Monday, August 18, 2008

As the Vineyard Bookgroup Goes...So Goes the Nation





So once more a book plucked from obscurity by our fearless twosome catapults up the Best Seller List on the NYT. Number six for The Story of Edgar Sawtelle.
http://www.nytimes.com/2008/08/24/books/bestseller/besthardfiction.html?_r=1&oref=slogin


Not sure why though. Neither of us liked it much. Both of us agreed that it was overlong, one of us thought it had too much happening, the other that not enough happened. And what's with all the natural disasters? The tornados, the wind spouts, the fires? We spent a whole week on the Vineyard and were spared a typhoon apparently. Not Edgar---he got them all. He should move to the Vineyard.

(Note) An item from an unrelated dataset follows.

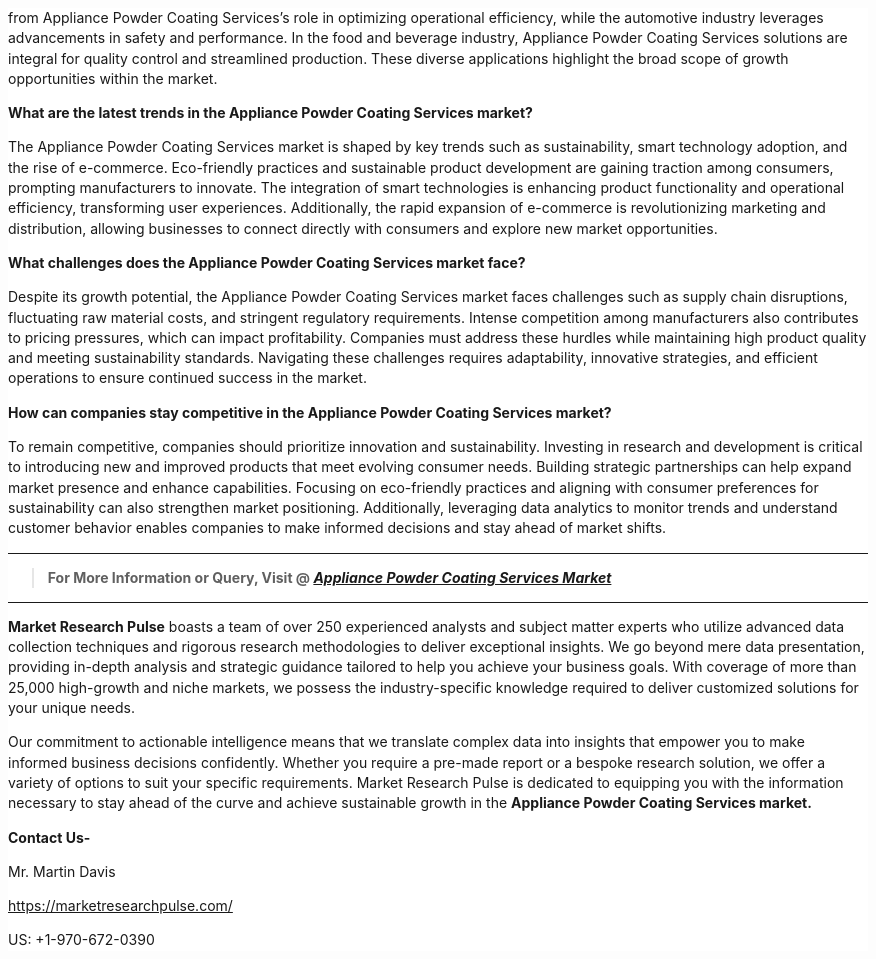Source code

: from Appliance Powder Coating Services&rsquo;s role in optimizing operational efficiency, while the automotive industry leverages advancements in safety and performance. In the food and beverage industry, Appliance Powder Coating Services solutions are integral for quality control and streamlined production. These diverse applications highlight the broad scope of growth opportunities within the market.</p><p><strong>What are the latest trends in the Appliance Powder Coating Services market?</strong></p><p>The Appliance Powder Coating Services market is shaped by key trends such as sustainability, smart technology adoption, and the rise of e-commerce. Eco-friendly practices and sustainable product development are gaining traction among consumers, prompting manufacturers to innovate. The integration of smart technologies is enhancing product functionality and operational efficiency, transforming user experiences. Additionally, the rapid expansion of e-commerce is revolutionizing marketing and distribution, allowing businesses to connect directly with consumers and explore new market opportunities.</p><p><strong>What challenges does the Appliance Powder Coating Services market face?</strong></p><p>Despite its growth potential, the Appliance Powder Coating Services market faces challenges such as supply chain disruptions, fluctuating raw material costs, and stringent regulatory requirements. Intense competition among manufacturers also contributes to pricing pressures, which can impact profitability. Companies must address these hurdles while maintaining high product quality and meeting sustainability standards. Navigating these challenges requires adaptability, innovative strategies, and efficient operations to ensure continued success in the market.</p><p><strong>How can companies stay competitive in the Appliance Powder Coating Services market?</strong></p><p>To remain competitive, companies should prioritize innovation and sustainability. Investing in research and development is critical to introducing new and improved products that meet evolving consumer needs. Building strategic partnerships can help expand market presence and enhance capabilities. Focusing on eco-friendly practices and aligning with consumer preferences for sustainability can also strengthen market positioning. Additionally, leveraging data analytics to monitor trends and understand customer behavior enables companies to make informed decisions and stay ahead of market shifts.</p><hr /><blockquote><p><strong>For More Information or Query, Visit @&nbsp;<em><a href="https://marketresearchpulse.com/report/78954/appliance-powder-coating-services-market?utm_source=Linkedin&utm_medium=023">Appliance Powder Coating Services Market</a></em></strong></p></blockquote><hr /><p><strong>Market Research Pulse</strong> boasts a team of over 250 experienced analysts and subject matter experts who utilize advanced data collection techniques and rigorous research methodologies to deliver exceptional insights. We go beyond mere data presentation, providing in-depth analysis and strategic guidance tailored to help you achieve your business goals. With coverage of more than 25,000 high-growth and niche markets, we possess the industry-specific knowledge required to deliver customized solutions for your unique needs.</p><p>Our commitment to actionable intelligence means that we translate complex data into insights that empower you to make informed business decisions confidently. Whether you require a pre-made report or a bespoke research solution, we offer a variety of options to suit your specific requirements. Market Research Pulse is dedicated to equipping you with the information necessary to stay ahead of the curve and achieve sustainable growth in the <strong>Appliance Powder Coating Services market.</strong></p><p><strong>Contact Us-</strong></p><p>Mr. Martin Davis</p><p>https://marketresearchpulse.com/</p><p>US: +1-970-672-0390</p>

We both slogged through though. The individual characters of the dogs we thought were nicely drawn and there was one very engaging character who belonged in another book or in a short story all his own. The dog training is never fully explained so it's a mystery what was so special about the dogs. The author has this annoying tendency to get all vague and "writerly" when something important happens so you're never sure exactly what happened in the important bits (like a murder say) but in the 'whelping pen' it's all clarity and boring detail (unfortunately).


Some of the language was a bit too precious..."the egret rose, white and archaic." Now I'm sure the egret was white but archaic? Other than that he liked the sound of it, it's complete nonsense. Having said that however, one of us who suffered greatly from mosquito bites over the last week forgave him all when she came to his rapturous descriptions of insect repellent that populated the portion when Edgar and his dogs live in the woods. Off! "the magical elixir" Mr. Wroblewski called it and she nodded her head sagely. He could do no wrong there, a master of prose. But then it's away from the glories of OFF! and back to that infernal whelping pen and a complicated bit with syringes, old letters and some natural disasters that neither of us could quite figure out and then it was over. Phew.

Anyway too late now for us to do a recall on all those copies sold. Our Oprah like powers have been unleashed. There is no turning back.